- _Records supplied_
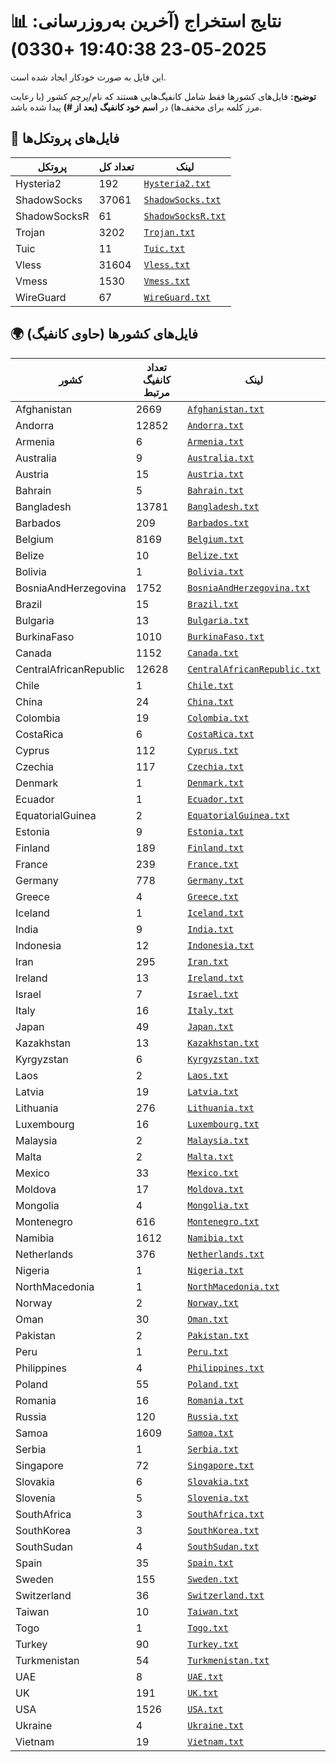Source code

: # 📊 نتایج استخراج (آخرین به‌روزرسانی: 2025-05-23 19:40:38 +0330)

این فایل به صورت خودکار ایجاد شده است.

**توضیح:** فایل‌های کشورها فقط شامل کانفیگ‌هایی هستند که نام/پرچم کشور (با رعایت مرز کلمه برای مخفف‌ها) در **اسم خود کانفیگ (بعد از #)** پیدا شده باشد.

## 📁 فایل‌های پروتکل‌ها

| پروتکل | تعداد کل | لینک |
|---|---|---|
| Hysteria2 | 192 | [`Hysteria2.txt`](./output_configs/Hysteria2.txt) |
| ShadowSocks | 37061 | [`ShadowSocks.txt`](./output_configs/ShadowSocks.txt) |
| ShadowSocksR | 61 | [`ShadowSocksR.txt`](./output_configs/ShadowSocksR.txt) |
| Trojan | 3202 | [`Trojan.txt`](./output_configs/Trojan.txt) |
| Tuic | 11 | [`Tuic.txt`](./output_configs/Tuic.txt) |
| Vless | 31604 | [`Vless.txt`](./output_configs/Vless.txt) |
| Vmess | 1530 | [`Vmess.txt`](./output_configs/Vmess.txt) |
| WireGuard | 67 | [`WireGuard.txt`](./output_configs/WireGuard.txt) |

## 🌍 فایل‌های کشورها (حاوی کانفیگ)

| کشور | تعداد کانفیگ مرتبط | لینک |
|---|---|---|
| Afghanistan | 2669 | [`Afghanistan.txt`](./output_configs/Afghanistan.txt) |
| Andorra | 12852 | [`Andorra.txt`](./output_configs/Andorra.txt) |
| Armenia | 6 | [`Armenia.txt`](./output_configs/Armenia.txt) |
| Australia | 9 | [`Australia.txt`](./output_configs/Australia.txt) |
| Austria | 15 | [`Austria.txt`](./output_configs/Austria.txt) |
| Bahrain | 5 | [`Bahrain.txt`](./output_configs/Bahrain.txt) |
| Bangladesh | 13781 | [`Bangladesh.txt`](./output_configs/Bangladesh.txt) |
| Barbados | 209 | [`Barbados.txt`](./output_configs/Barbados.txt) |
| Belgium | 8169 | [`Belgium.txt`](./output_configs/Belgium.txt) |
| Belize | 10 | [`Belize.txt`](./output_configs/Belize.txt) |
| Bolivia | 1 | [`Bolivia.txt`](./output_configs/Bolivia.txt) |
| BosniaAndHerzegovina | 1752 | [`BosniaAndHerzegovina.txt`](./output_configs/BosniaAndHerzegovina.txt) |
| Brazil | 15 | [`Brazil.txt`](./output_configs/Brazil.txt) |
| Bulgaria | 13 | [`Bulgaria.txt`](./output_configs/Bulgaria.txt) |
| BurkinaFaso | 1010 | [`BurkinaFaso.txt`](./output_configs/BurkinaFaso.txt) |
| Canada | 1152 | [`Canada.txt`](./output_configs/Canada.txt) |
| CentralAfricanRepublic | 12628 | [`CentralAfricanRepublic.txt`](./output_configs/CentralAfricanRepublic.txt) |
| Chile | 1 | [`Chile.txt`](./output_configs/Chile.txt) |
| China | 24 | [`China.txt`](./output_configs/China.txt) |
| Colombia | 19 | [`Colombia.txt`](./output_configs/Colombia.txt) |
| CostaRica | 6 | [`CostaRica.txt`](./output_configs/CostaRica.txt) |
| Cyprus | 112 | [`Cyprus.txt`](./output_configs/Cyprus.txt) |
| Czechia | 117 | [`Czechia.txt`](./output_configs/Czechia.txt) |
| Denmark | 1 | [`Denmark.txt`](./output_configs/Denmark.txt) |
| Ecuador | 1 | [`Ecuador.txt`](./output_configs/Ecuador.txt) |
| EquatorialGuinea | 2 | [`EquatorialGuinea.txt`](./output_configs/EquatorialGuinea.txt) |
| Estonia | 9 | [`Estonia.txt`](./output_configs/Estonia.txt) |
| Finland | 189 | [`Finland.txt`](./output_configs/Finland.txt) |
| France | 239 | [`France.txt`](./output_configs/France.txt) |
| Germany | 778 | [`Germany.txt`](./output_configs/Germany.txt) |
| Greece | 4 | [`Greece.txt`](./output_configs/Greece.txt) |
| Iceland | 1 | [`Iceland.txt`](./output_configs/Iceland.txt) |
| India | 9 | [`India.txt`](./output_configs/India.txt) |
| Indonesia | 12 | [`Indonesia.txt`](./output_configs/Indonesia.txt) |
| Iran | 295 | [`Iran.txt`](./output_configs/Iran.txt) |
| Ireland | 13 | [`Ireland.txt`](./output_configs/Ireland.txt) |
| Israel | 7 | [`Israel.txt`](./output_configs/Israel.txt) |
| Italy | 16 | [`Italy.txt`](./output_configs/Italy.txt) |
| Japan | 49 | [`Japan.txt`](./output_configs/Japan.txt) |
| Kazakhstan | 13 | [`Kazakhstan.txt`](./output_configs/Kazakhstan.txt) |
| Kyrgyzstan | 6 | [`Kyrgyzstan.txt`](./output_configs/Kyrgyzstan.txt) |
| Laos | 2 | [`Laos.txt`](./output_configs/Laos.txt) |
| Latvia | 19 | [`Latvia.txt`](./output_configs/Latvia.txt) |
| Lithuania | 276 | [`Lithuania.txt`](./output_configs/Lithuania.txt) |
| Luxembourg | 16 | [`Luxembourg.txt`](./output_configs/Luxembourg.txt) |
| Malaysia | 2 | [`Malaysia.txt`](./output_configs/Malaysia.txt) |
| Malta | 2 | [`Malta.txt`](./output_configs/Malta.txt) |
| Mexico | 33 | [`Mexico.txt`](./output_configs/Mexico.txt) |
| Moldova | 17 | [`Moldova.txt`](./output_configs/Moldova.txt) |
| Mongolia | 4 | [`Mongolia.txt`](./output_configs/Mongolia.txt) |
| Montenegro | 616 | [`Montenegro.txt`](./output_configs/Montenegro.txt) |
| Namibia | 1612 | [`Namibia.txt`](./output_configs/Namibia.txt) |
| Netherlands | 376 | [`Netherlands.txt`](./output_configs/Netherlands.txt) |
| Nigeria | 1 | [`Nigeria.txt`](./output_configs/Nigeria.txt) |
| NorthMacedonia | 1 | [`NorthMacedonia.txt`](./output_configs/NorthMacedonia.txt) |
| Norway | 2 | [`Norway.txt`](./output_configs/Norway.txt) |
| Oman | 30 | [`Oman.txt`](./output_configs/Oman.txt) |
| Pakistan | 2 | [`Pakistan.txt`](./output_configs/Pakistan.txt) |
| Peru | 1 | [`Peru.txt`](./output_configs/Peru.txt) |
| Philippines | 4 | [`Philippines.txt`](./output_configs/Philippines.txt) |
| Poland | 55 | [`Poland.txt`](./output_configs/Poland.txt) |
| Romania | 16 | [`Romania.txt`](./output_configs/Romania.txt) |
| Russia | 120 | [`Russia.txt`](./output_configs/Russia.txt) |
| Samoa | 1609 | [`Samoa.txt`](./output_configs/Samoa.txt) |
| Serbia | 1 | [`Serbia.txt`](./output_configs/Serbia.txt) |
| Singapore | 72 | [`Singapore.txt`](./output_configs/Singapore.txt) |
| Slovakia | 6 | [`Slovakia.txt`](./output_configs/Slovakia.txt) |
| Slovenia | 5 | [`Slovenia.txt`](./output_configs/Slovenia.txt) |
| SouthAfrica | 3 | [`SouthAfrica.txt`](./output_configs/SouthAfrica.txt) |
| SouthKorea | 3 | [`SouthKorea.txt`](./output_configs/SouthKorea.txt) |
| SouthSudan | 4 | [`SouthSudan.txt`](./output_configs/SouthSudan.txt) |
| Spain | 35 | [`Spain.txt`](./output_configs/Spain.txt) |
| Sweden | 155 | [`Sweden.txt`](./output_configs/Sweden.txt) |
| Switzerland | 36 | [`Switzerland.txt`](./output_configs/Switzerland.txt) |
| Taiwan | 10 | [`Taiwan.txt`](./output_configs/Taiwan.txt) |
| Togo | 1 | [`Togo.txt`](./output_configs/Togo.txt) |
| Turkey | 90 | [`Turkey.txt`](./output_configs/Turkey.txt) |
| Turkmenistan | 54 | [`Turkmenistan.txt`](./output_configs/Turkmenistan.txt) |
| UAE | 8 | [`UAE.txt`](./output_configs/UAE.txt) |
| UK | 191 | [`UK.txt`](./output_configs/UK.txt) |
| USA | 1526 | [`USA.txt`](./output_configs/USA.txt) |
| Ukraine | 4 | [`Ukraine.txt`](./output_configs/Ukraine.txt) |
| Vietnam | 19 | [`Vietnam.txt`](./output_configs/Vietnam.txt) |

- _Directive_
Take every line above that includes "لینک" and list it.

- _Exercise response_
| پروتکل | تعداد کل | لینک |
| کشور | تعداد کانفیگ مرتبط | لینک |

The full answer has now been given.